You could just ask your partner, who knows whether or not she has vaginal orgasms – though whether she will tell you is another matter. I remember the girlfriend of a celebrated British journalist squealing in horror when I happened to mention that seminal feminist paper, Anne Koedt's "The Myth of the Vaginal Orgasm", and casting anxious glances in the great man's direction in case he overheard such heresy.
Women were told by Freud (another great man, but one who got several important things wrong) that "mature" women had vaginal orgasms rather than the girlie, clitoral sort; there are still quite a few women who aren't comfortable mentioning that, while they are aroused by vaginal penetration, it doesn't generally end in orgasm.
No wonder there is such a yearning to prove the existence of the G spot, named not after a woman but a German scientist, Ernst Gräfenberg, who claimed in 1950 to have discovered an erotic zone in the vagina that was capable of providing apparently limitless sexual pleasure.
The latest research, based on an exhaustive study of, er, 20 women, suggests that the location is actually on the anterior wall of the vagina, along the course of the urethra. Eleven of the women said they hadn't experienced vaginal orgasm and the remaining nine had, or that's what they told the researchers. I don't know how they conveyed this information – with cries of "Si! Si! Si!" as in a porn film? – but ultrasound scans showed that this group of women had a thicker wall of tissue between the vagina and the urethra.

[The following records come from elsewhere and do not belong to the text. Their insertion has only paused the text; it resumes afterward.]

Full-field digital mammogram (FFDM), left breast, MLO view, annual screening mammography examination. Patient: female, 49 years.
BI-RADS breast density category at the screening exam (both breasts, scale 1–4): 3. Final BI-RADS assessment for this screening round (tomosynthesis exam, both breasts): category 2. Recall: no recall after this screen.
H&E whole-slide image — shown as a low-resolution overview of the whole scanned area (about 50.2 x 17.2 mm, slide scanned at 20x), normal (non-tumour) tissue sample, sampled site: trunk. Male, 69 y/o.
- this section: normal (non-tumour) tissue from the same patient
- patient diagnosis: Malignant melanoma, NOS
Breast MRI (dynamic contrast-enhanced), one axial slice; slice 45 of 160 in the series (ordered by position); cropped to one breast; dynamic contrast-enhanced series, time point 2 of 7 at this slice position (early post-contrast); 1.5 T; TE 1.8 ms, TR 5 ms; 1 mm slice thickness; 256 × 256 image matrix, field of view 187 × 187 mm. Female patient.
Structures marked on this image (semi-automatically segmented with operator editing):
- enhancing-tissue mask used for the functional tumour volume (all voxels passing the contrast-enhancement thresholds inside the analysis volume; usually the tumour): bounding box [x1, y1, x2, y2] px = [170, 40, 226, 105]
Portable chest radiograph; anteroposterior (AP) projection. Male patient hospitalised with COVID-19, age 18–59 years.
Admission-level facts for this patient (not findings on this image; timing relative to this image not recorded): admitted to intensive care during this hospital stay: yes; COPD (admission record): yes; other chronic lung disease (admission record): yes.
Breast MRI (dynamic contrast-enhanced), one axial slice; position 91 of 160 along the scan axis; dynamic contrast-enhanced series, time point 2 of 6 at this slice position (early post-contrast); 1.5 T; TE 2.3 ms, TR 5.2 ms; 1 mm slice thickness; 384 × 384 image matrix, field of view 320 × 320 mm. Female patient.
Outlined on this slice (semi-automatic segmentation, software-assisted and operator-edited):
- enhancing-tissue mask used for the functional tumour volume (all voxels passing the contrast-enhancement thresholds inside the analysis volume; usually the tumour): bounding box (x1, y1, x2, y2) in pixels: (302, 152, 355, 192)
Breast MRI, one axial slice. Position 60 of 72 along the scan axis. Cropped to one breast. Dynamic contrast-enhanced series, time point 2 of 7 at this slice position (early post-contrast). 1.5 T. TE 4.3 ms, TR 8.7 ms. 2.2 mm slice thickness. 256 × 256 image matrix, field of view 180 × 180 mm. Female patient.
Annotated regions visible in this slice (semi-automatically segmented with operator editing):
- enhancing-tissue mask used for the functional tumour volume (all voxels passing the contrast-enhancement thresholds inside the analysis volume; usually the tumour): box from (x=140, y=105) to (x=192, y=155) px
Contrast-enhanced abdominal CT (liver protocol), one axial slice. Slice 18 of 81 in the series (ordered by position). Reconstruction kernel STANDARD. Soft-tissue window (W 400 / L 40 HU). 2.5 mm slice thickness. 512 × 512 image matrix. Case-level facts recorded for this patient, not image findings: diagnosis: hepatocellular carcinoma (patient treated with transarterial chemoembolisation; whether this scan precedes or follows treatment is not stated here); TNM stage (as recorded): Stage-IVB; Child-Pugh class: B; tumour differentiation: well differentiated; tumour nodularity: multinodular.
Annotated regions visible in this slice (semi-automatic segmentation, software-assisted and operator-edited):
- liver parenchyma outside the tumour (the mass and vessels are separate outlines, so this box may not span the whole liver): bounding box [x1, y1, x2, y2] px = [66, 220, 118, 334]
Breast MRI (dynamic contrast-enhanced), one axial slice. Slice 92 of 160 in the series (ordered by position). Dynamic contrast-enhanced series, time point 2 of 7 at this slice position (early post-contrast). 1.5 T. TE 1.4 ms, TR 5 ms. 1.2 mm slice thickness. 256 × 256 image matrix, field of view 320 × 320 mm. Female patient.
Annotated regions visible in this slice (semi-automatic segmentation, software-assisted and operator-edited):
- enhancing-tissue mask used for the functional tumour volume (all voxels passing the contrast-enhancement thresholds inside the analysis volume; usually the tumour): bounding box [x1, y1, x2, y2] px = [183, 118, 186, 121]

Sceptics have responded by suggesting that the Italians haven't found the G spot at all, but an internal section of the clitoris – which, by the way, has already turned out to be much bigger than anyone previously imagined.
When this research was published a few years ago, I couldn't help wondering who had actually given any thought to the question, which rarely surfaces in all those endless articles about whether size matters. I mean, let's not get competitive about this.
My problem with the G spot, and the breathless articles it periodically inspires, is that women have been describing their actual experiences of sex for more than half a century with consistent results. It seems perverse, to say the least, to keep on looking for something that may not exist, as if scientists were devoting years of research to proving that men have an invisible orgasmic area on the sole of the left foot.
The quest for the G spot has a lot to do with the idea that women are eternally mysterious, endowed with secret sexual powers that men can (conveniently) unleash by doing just what they always did between the sheets. It has the seductive power of myth, but we already know how most women have orgasms. Thank you and goodnight.